Binding sites were identified using the BioProspector software. Because the software is non-deterministic, different runs may produce different results for the same data. Predictions consistent across many runs are more likely to be correct; therefore, the analysis was repeated, keeping all binding sites occurring in each top-scoring motif to generate a set of candidates. TBSs present in at least five out of ten runs were selected. Further method details are described in Rada-Iglesias et al. (2005).

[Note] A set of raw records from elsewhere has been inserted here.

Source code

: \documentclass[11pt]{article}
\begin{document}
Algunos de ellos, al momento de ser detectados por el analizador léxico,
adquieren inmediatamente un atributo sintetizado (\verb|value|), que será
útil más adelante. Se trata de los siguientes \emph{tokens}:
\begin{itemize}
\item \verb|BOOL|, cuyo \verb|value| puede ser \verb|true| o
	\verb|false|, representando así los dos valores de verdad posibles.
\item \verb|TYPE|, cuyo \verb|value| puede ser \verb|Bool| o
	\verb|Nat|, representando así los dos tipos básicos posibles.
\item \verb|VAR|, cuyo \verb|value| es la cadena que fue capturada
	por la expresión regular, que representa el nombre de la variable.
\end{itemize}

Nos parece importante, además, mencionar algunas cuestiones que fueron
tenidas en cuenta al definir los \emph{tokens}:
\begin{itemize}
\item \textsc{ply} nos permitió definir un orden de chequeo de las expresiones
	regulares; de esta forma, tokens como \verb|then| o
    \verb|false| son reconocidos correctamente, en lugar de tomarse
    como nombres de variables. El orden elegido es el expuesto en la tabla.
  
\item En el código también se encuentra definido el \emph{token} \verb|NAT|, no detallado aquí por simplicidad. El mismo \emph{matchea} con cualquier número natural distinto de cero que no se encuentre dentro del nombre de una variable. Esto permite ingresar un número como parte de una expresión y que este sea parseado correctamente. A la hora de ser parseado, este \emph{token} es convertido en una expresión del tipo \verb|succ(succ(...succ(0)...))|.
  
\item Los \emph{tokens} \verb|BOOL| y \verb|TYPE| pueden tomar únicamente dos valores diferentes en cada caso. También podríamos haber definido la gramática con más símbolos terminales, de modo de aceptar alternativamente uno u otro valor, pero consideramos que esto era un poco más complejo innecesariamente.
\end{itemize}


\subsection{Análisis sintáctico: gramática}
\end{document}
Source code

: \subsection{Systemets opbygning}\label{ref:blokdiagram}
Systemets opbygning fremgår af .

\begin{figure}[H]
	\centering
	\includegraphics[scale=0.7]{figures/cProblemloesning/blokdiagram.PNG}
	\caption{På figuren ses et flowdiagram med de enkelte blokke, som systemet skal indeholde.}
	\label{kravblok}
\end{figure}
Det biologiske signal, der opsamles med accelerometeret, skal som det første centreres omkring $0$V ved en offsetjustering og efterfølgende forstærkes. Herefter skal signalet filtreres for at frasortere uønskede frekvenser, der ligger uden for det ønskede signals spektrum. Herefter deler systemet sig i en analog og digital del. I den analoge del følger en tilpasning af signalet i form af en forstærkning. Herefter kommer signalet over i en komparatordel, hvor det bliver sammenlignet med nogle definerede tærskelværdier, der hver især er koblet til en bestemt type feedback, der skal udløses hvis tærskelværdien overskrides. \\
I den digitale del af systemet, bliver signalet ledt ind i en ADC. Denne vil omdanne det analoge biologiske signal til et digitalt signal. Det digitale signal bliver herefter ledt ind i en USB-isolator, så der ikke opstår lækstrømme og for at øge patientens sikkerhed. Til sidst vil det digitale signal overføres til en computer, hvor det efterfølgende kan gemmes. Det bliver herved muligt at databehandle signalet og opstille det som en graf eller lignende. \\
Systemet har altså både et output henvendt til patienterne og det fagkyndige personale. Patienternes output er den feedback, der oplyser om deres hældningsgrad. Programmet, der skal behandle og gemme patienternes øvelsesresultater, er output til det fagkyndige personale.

In the graphical display, overlapping sequences were removed by changing the start position of downstream spots to generate a continuous track. To give each track a comparable scale, the values for the most enriched spots were lowered to 15. Spots deemed as false positives, when compared to a no antibody ChIP-chip experiment, were assigned a value of 0.

Verification

A negative control was done using no antibody for the ChIP-chip to reduce the number of false positives. Three independent biological replicates were performed for each antibody; three negative control ChIPs were also analyzed. Semi-quantitative PCR was used to verify enrichment in at least ten positive spots for each antibody.

Credits

These experiments were performed in the Claes Wadelius lab. The statistical analysis was done at the Linnaeus Centre for Bioinformatics at Uppsala University. Microarrays were produced at the Sanger Institute.

References

Rada-Iglesias A, Wallerman O, Koch C, Ameur A, Enroth S, Clelland G, Wester K, Wilcox S, Dovey OM, Ellis PD et al. Binding sites for metabolic disease related transcription factors inferred at base pair resolution by chromatin immunoprecipitation and genomic microarrays. Hum Mol Genet. 2005 Nov 15;14(22):3435-47.